[Exercise instructions]: Please reproduce word for word the part of the Mexico drug war transcript that begins with the words containing "PRESIDENT BARACK OBAMA: I" and ends with "will be observed.".

[Selected passage]:
SHARIF ABDEL KOUDDOUS: We’re going to turn now to the issue of Mexico’s drug war. Last week, Democratic Senator Patrick Leahy blocked the release of a State Department report affirming that Mexico has respected human rights in its fight against drug cartels. Leahy’s move holds up more than $100 million in US aid. The money has been delayed under a law linking fifteen percent of US funding to Mexico under the Merida Initiative to Mexico’s record on human rights.

On Monday, President Obama praised the Mexican government for its handling of the drug war.

    PRESIDENT BARACK OBAMA: I have great confidence in President Calderon’s administration applying the law enforcement techniques that are necessary to curb the power of the cartels, but doing so in a way that’s consistent with human rights. And we discussed this in our bilateral meeting. And I am confident that as the national police are trained, as the coordination between the military and local police officials is improved, there is going to be increased transparency and accountability and that human rights will be observed.

SHARIF ABDEL KOUDDOUS: Mexican President Felipe Calderon also defended his government’s human rights record in the drug war.

[Record extracts]:
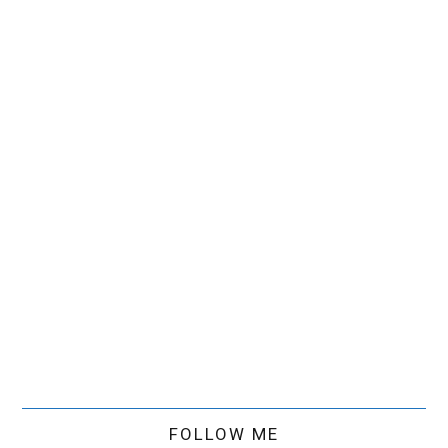
FOLLOW ME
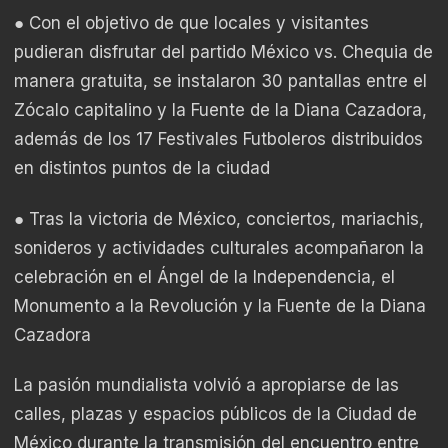
● Con el objetivo de que locales y visitantes
pudieran disfrutar del partido México vs. Chequia de
manera gratuita, se instalaron 30 pantallas entre el
Zócalo capitalino y la Fuente de la Diana Cazadora,
además de los 17 Festivales Futboleros distribuidos
en distintos puntos de la ciudad
● Tras la victoria de México, conciertos, mariachis,
sonideros y actividades culturales acompañaron la
celebración en el Ángel de la Independencia, el
Monumento a la Revolución y la Fuente de la Diana
Cazadora
La pasión mundialista volvió a apropiarse de las
calles, plazas y espacios públicos de la Ciudad de
México durante la transmisión del encuentro entre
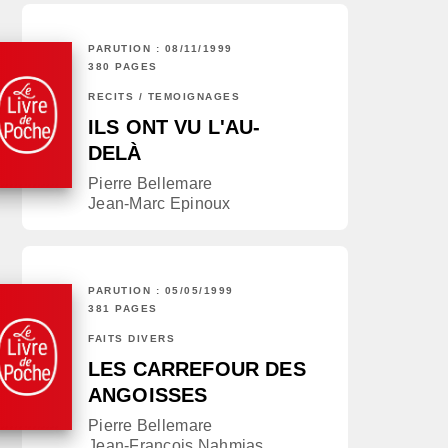
PARUTION : 08/11/1999
380 PAGES
RÉCITS / TÉMOIGNAGES
ILS ONT VU L'AU-
DELÀ
Pierre Bellemare
Jean-Marc Epinoux
PARUTION : 05/05/1999
381 PAGES
FAITS DIVERS
LES CARREFOUR DES
ANGOISSES
Pierre Bellemare
Jean-François Nahmias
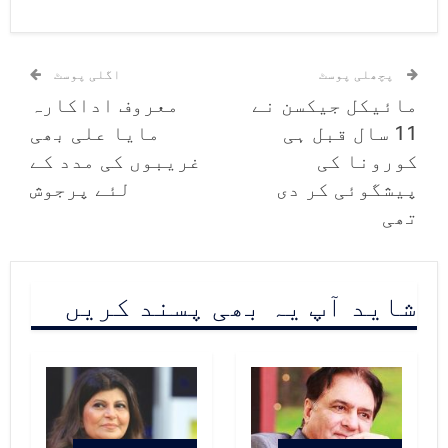
ہیں لیکن اللہ کی نہیں مانتے۔
انہوں نے مزید لکھا کہ لوگ پانچ
پچھلی پوسٹ
اگلی پوسٹ
مرتبہ عمرہ تو کر سکتے ہیں لیکن
مائیکل جیکسن نے
معروف اداکارہ
صاحبِ استطاعت ہوکر غریب کی مدد
11 سال قبل ہی
مایا علی بھی
کورونا کی
غریبوں کی مدد کے
نہیں کرتے۔واضح رہے کہ ملک میں
پیشگوئی کر دی
لئے پرجوش
موجودہ صورتحال میں ماسک اور راشن
تھی
کی ذخیرہ اندوزی سے متعلق خبریں
سامنے آرہی ہیں۔
شاید آپ یہ بھی پسند کریں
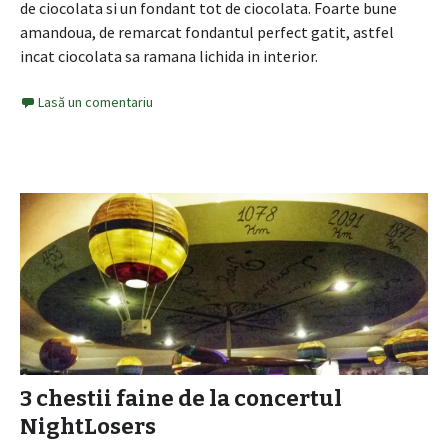
de ciocolata si un fondant tot de ciocolata. Foarte bune
amandoua, de remarcat fondantul perfect gatit, astfel
incat ciocolata sa ramana lichida in interior.
Lasă un comentariu
3 chestii faine de la concertul
NightLosers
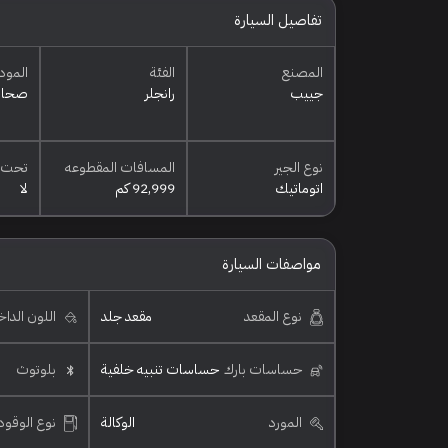
تفاصيل السيارة
المصنع
الفئة
المود
جييب
رانجلر
صحار
نوع الجير
المسافات المقطوعه
تحت 
اتوماتيك
92,999 كم
لا
مواصفات السيارة
نوع المقعد
مقعد جلد
اللون الدا
حساسات بارك
حساسات تنبيه خلفية
بلوتوث
المورد
الوكالة
نوع الوقود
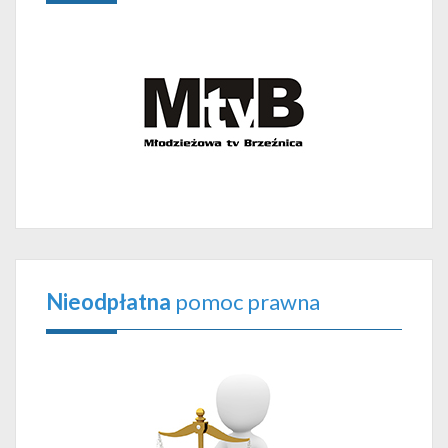
Nieodpłatna
pomoc prawna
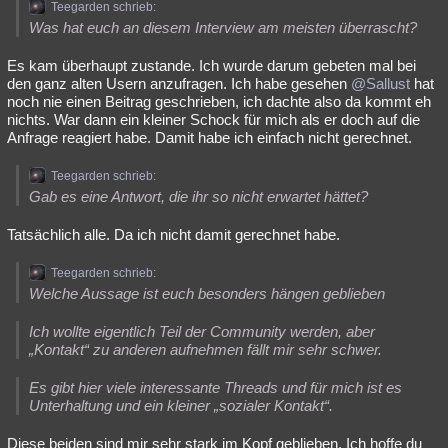
Teegarden schrieb:
Was hat euch an diesem Interview am meisten überrascht?
Es kam überhaupt zustande. Ich wurde darum gebeten mal bei
den ganz alten Usern anzufragen. Ich habe gesehen
@Sallust
hat
noch nie einen Beitrag geschrieben, ich dachte also da kommt eh
nichts. War dann ein kleiner Schock für mich als er doch auf die
Anfrage reagiert habe. Damit habe ich einfach nicht gerechnet.
Teegarden schrieb:
Gab es eine Antwort, die ihr so nicht erwartet hättet?
Tatsächlich alle. Da ich nicht damit gerechnet habe.
Teegarden schrieb:
Welche Aussage ist euch besonders hängen geblieben
Ich wollte eigentlich Teil der Community werden, aber
„Kontakt“ zu anderen aufnehmen fällt mir sehr schwer.
Es gibt hier viele interessante Threads und für mich ist es
Unterhaltung und ein kleiner „sozialer Kontakt“.
Diese beiden sind mir sehr stark im Kopf geblieben. Ich hoffe du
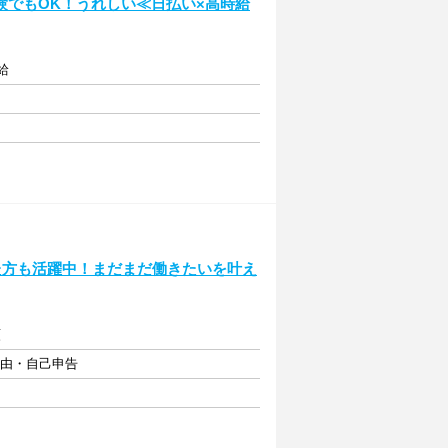
験でもOK！うれしい≪日払い×高時給
給
た方も活躍中！まだまだ働きたいを叶え
額
自由・自己申告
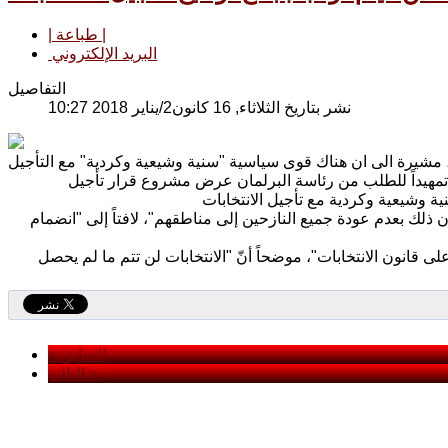
| طباعة |
البريد الإلكتروني
التفاصيل
نشر بتاريخ الثلاثاء, 16 كانون2/يناير 2018 10:27
 تمهيداً للطلب من رئاسة البرلمان عرض مشروع قرار تأجيل
ن ذلك بعدم عودة جميع النازحين إلى مناطقهم"، لافتاً إلى "انضمام
ى قانون الانتخابات"، موضحاً أنّ "الانتخابات لن تتم ما لم يحصل
< السابق
التالي >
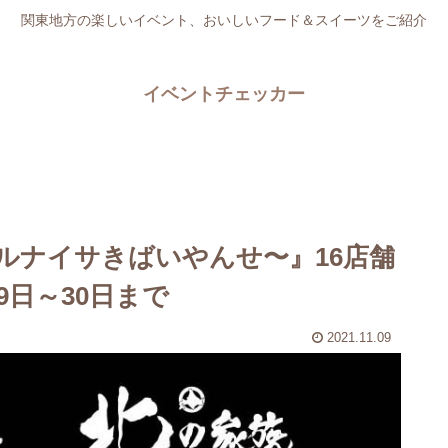
関東地方の楽しいイベント、おいしいフード＆スイーツをご紹介
イベントチェッカー
ルナイサきばいやんせ〜』16店舗
9日～30日まで
2021.11.09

[Solution to this task]:
PRESIDENT BARACK OBAMA: I have great confidence in President Calderon’s administration applying the law enforcement techniques that are necessary to curb the power of the cartels, but doing so in a way that’s consistent with human rights. And we discussed this in our bilateral meeting. And I am confident that as the national police are trained, as the coordination between the military and local police officials is improved, there is going to be increased transparency and accountability and that human rights will be observed.